(DATASET EXCERPTS begins)
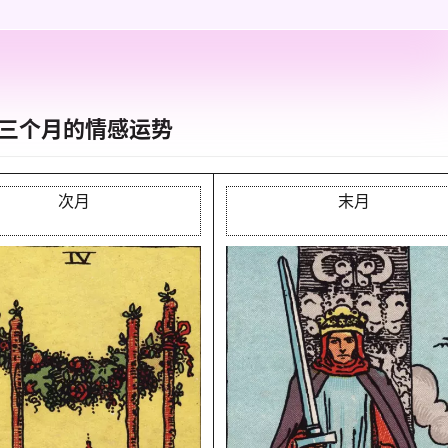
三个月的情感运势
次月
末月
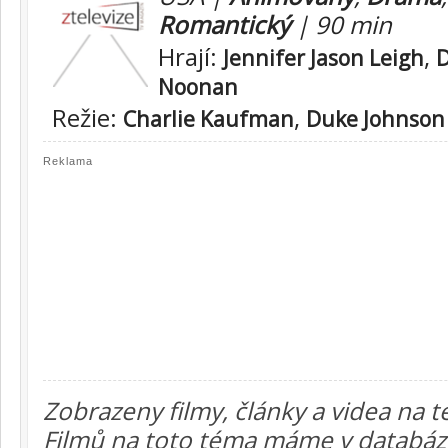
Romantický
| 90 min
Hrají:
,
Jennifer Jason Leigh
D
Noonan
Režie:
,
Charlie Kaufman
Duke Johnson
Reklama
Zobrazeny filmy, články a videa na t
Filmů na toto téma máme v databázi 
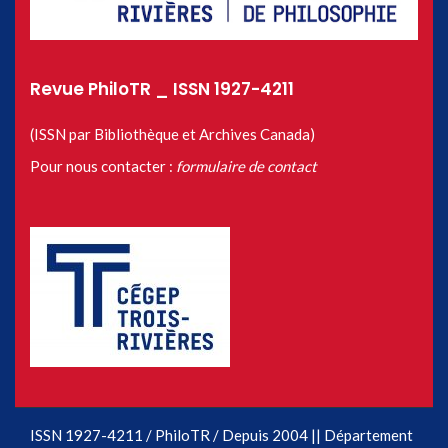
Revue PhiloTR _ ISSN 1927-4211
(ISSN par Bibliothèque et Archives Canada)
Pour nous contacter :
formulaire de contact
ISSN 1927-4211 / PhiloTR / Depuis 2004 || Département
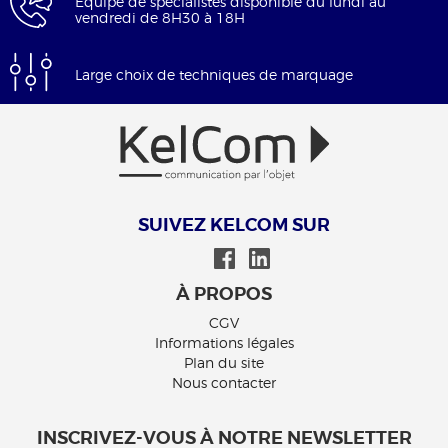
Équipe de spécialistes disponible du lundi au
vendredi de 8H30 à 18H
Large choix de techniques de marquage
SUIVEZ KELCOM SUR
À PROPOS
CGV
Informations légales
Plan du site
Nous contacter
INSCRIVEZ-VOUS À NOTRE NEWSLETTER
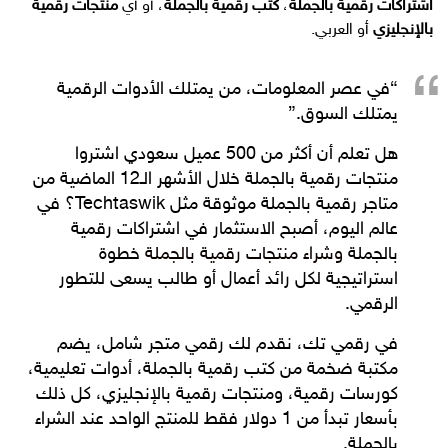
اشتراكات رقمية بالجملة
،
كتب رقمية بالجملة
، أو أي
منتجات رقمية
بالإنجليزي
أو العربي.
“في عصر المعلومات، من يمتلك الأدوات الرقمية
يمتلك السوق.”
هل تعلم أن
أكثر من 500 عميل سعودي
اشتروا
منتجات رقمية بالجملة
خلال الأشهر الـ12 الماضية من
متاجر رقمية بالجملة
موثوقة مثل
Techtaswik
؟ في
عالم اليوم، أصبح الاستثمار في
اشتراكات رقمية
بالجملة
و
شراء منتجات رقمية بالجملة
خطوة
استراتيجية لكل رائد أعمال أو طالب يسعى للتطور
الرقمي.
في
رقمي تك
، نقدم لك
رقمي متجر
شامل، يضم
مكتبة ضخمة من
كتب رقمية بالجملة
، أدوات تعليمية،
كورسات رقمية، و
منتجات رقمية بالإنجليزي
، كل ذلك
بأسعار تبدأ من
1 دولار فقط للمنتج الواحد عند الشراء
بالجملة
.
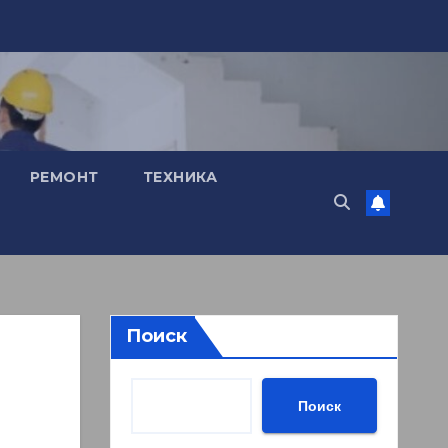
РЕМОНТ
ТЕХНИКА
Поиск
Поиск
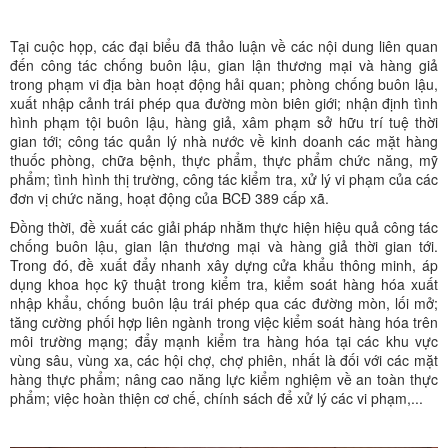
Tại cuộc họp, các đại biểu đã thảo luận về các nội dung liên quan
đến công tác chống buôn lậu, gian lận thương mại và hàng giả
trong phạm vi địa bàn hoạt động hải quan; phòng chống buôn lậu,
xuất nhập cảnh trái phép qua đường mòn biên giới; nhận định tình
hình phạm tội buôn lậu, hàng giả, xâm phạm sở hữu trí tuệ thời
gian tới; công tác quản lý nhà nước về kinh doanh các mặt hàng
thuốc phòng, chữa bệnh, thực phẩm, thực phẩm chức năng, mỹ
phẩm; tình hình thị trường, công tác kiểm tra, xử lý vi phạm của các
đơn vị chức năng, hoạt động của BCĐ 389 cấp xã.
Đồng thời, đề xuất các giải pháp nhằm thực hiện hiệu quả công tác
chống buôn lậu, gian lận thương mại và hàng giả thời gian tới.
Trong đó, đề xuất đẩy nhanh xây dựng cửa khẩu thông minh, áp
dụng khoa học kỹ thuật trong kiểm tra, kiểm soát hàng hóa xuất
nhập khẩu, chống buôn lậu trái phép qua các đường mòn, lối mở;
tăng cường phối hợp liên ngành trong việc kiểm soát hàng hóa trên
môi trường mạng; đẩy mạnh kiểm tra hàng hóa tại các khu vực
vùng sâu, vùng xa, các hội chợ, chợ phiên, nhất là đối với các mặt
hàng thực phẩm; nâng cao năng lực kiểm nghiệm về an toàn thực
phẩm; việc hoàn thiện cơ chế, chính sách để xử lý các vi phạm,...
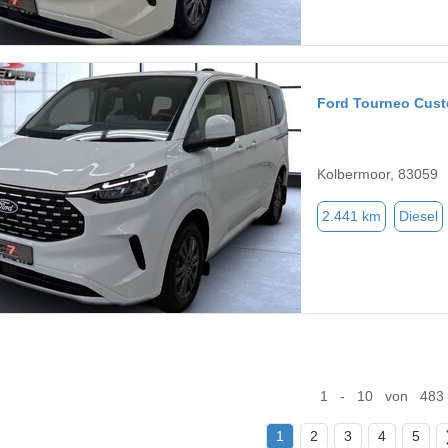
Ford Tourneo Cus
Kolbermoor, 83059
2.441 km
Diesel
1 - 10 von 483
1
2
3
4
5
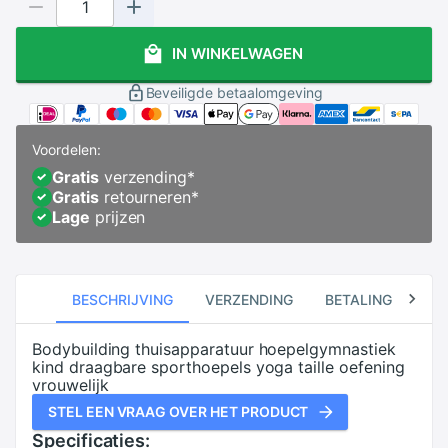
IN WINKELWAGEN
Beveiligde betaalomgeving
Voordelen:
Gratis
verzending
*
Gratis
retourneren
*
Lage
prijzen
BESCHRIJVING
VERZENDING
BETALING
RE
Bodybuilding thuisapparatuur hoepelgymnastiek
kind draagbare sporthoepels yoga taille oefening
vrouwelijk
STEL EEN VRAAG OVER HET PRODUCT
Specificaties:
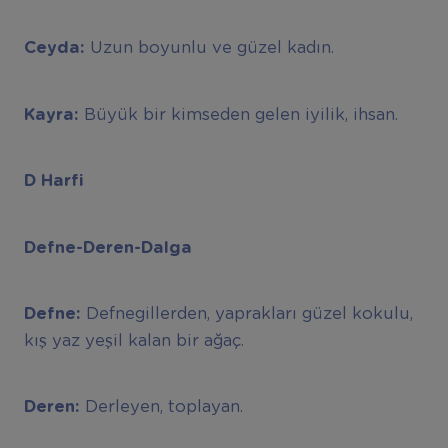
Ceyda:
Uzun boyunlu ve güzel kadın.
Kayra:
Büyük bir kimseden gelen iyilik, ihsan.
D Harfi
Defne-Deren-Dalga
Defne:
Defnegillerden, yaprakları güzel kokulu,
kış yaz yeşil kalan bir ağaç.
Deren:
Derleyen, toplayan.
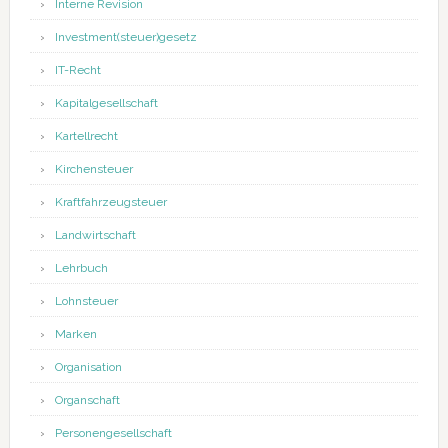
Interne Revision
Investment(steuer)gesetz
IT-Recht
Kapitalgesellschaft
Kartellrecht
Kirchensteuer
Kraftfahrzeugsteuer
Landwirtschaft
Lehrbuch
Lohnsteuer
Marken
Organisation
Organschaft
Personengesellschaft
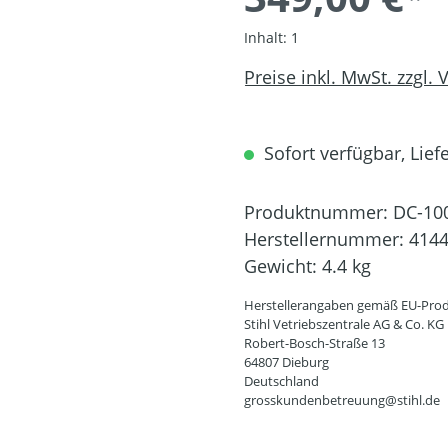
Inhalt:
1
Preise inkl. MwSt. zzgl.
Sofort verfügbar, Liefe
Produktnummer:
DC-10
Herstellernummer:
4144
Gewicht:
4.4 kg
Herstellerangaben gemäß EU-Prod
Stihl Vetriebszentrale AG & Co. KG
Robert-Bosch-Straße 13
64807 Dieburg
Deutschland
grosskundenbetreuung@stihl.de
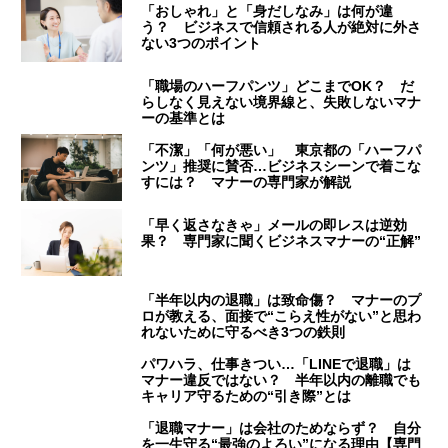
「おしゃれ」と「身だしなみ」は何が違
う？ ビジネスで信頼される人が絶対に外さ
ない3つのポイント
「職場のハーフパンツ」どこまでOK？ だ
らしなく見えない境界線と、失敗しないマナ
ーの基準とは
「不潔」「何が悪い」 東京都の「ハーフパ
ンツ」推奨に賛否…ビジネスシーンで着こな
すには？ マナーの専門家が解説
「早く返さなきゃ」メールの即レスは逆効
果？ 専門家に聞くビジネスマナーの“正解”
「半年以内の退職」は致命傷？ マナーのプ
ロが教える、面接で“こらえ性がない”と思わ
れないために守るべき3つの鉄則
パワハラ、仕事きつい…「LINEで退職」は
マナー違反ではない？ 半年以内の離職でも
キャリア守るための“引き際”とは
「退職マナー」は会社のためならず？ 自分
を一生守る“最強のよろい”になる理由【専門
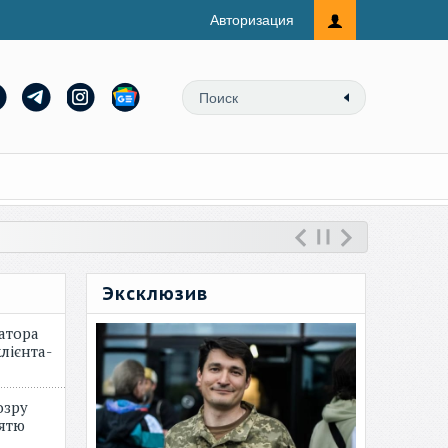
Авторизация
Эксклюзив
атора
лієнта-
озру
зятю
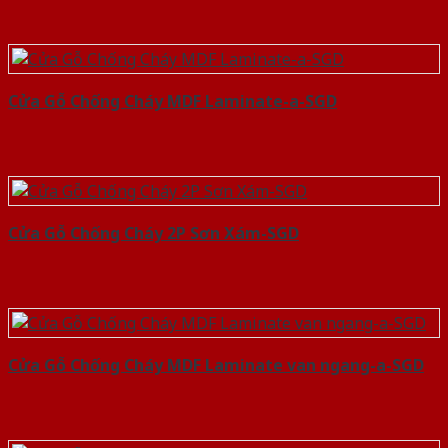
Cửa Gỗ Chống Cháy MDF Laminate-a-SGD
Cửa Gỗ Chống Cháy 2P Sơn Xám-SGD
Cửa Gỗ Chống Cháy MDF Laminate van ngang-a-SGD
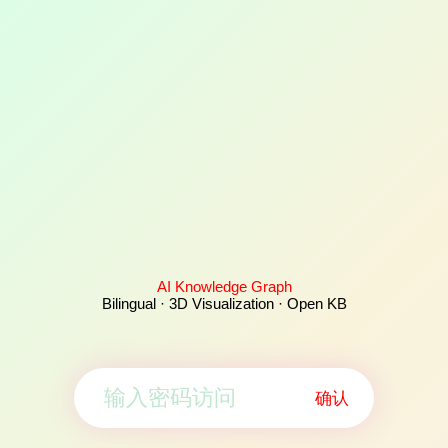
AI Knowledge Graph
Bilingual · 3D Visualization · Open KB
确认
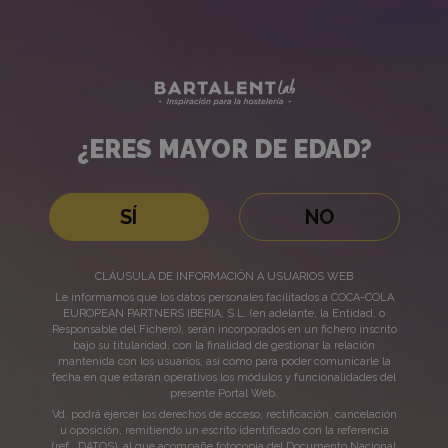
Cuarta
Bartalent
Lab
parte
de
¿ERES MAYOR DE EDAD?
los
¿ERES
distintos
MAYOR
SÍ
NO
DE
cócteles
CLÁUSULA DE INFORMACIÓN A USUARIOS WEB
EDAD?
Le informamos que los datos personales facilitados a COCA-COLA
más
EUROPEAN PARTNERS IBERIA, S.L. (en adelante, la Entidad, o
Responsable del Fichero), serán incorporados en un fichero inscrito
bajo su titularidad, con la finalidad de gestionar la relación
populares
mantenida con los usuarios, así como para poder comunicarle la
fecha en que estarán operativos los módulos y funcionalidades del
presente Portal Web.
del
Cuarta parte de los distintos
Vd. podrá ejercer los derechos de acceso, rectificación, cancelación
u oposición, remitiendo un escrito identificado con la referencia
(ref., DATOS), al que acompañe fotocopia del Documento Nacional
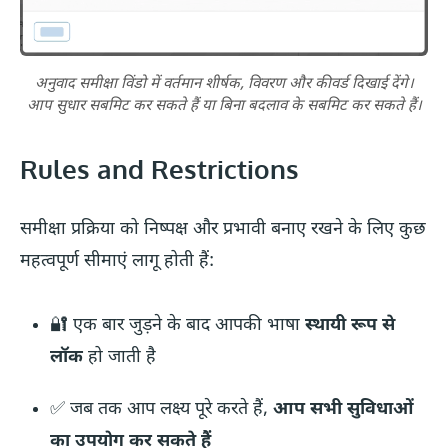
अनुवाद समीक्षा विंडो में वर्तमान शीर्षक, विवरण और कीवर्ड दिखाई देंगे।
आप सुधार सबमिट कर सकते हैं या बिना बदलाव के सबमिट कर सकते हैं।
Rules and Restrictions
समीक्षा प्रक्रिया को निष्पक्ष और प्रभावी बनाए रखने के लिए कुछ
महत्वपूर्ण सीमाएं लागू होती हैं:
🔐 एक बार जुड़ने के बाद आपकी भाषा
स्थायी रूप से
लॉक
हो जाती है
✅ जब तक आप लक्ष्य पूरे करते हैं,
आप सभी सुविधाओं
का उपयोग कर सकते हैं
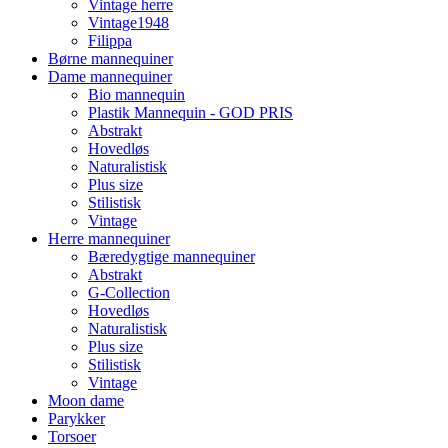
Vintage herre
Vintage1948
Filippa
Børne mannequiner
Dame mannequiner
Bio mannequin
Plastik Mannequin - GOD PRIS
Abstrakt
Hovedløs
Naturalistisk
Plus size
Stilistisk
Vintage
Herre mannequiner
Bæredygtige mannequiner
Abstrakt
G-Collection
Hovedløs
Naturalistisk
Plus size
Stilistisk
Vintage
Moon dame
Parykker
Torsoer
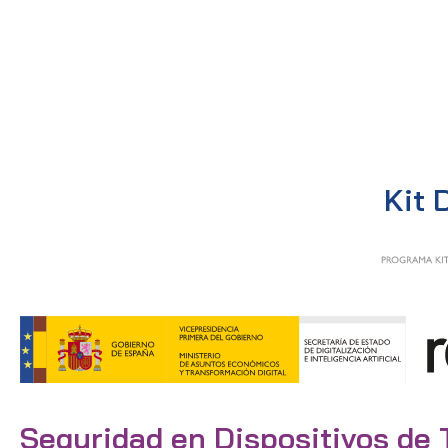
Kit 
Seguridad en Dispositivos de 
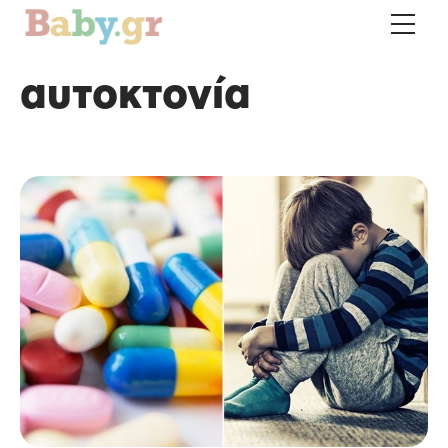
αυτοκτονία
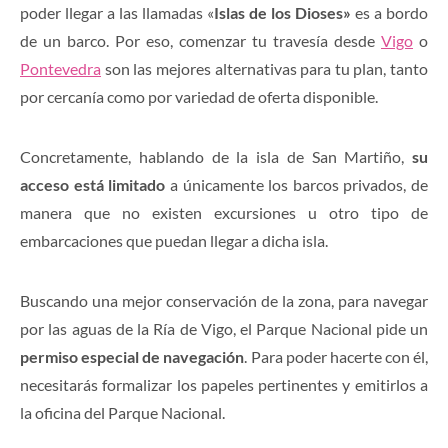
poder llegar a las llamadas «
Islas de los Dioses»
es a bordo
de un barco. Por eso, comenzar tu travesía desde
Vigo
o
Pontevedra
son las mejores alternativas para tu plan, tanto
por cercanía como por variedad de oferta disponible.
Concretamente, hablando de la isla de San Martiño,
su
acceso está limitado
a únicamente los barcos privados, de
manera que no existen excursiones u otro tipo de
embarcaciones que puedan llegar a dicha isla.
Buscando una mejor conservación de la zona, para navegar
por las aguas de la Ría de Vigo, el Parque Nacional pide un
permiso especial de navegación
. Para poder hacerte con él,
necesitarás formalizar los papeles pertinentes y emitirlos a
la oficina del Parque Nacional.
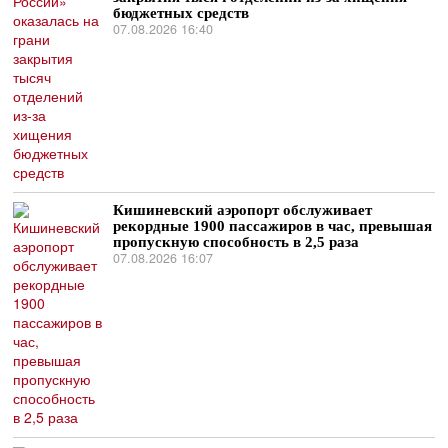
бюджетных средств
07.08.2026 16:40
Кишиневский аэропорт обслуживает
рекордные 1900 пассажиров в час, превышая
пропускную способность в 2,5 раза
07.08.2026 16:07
(DATASET EXCERPTS ends)
**TASK DETAILS:**
Count each line of the listing that contains "soát" and give the count alone.

**RESPONSE TO THIS EXERCISE:**
2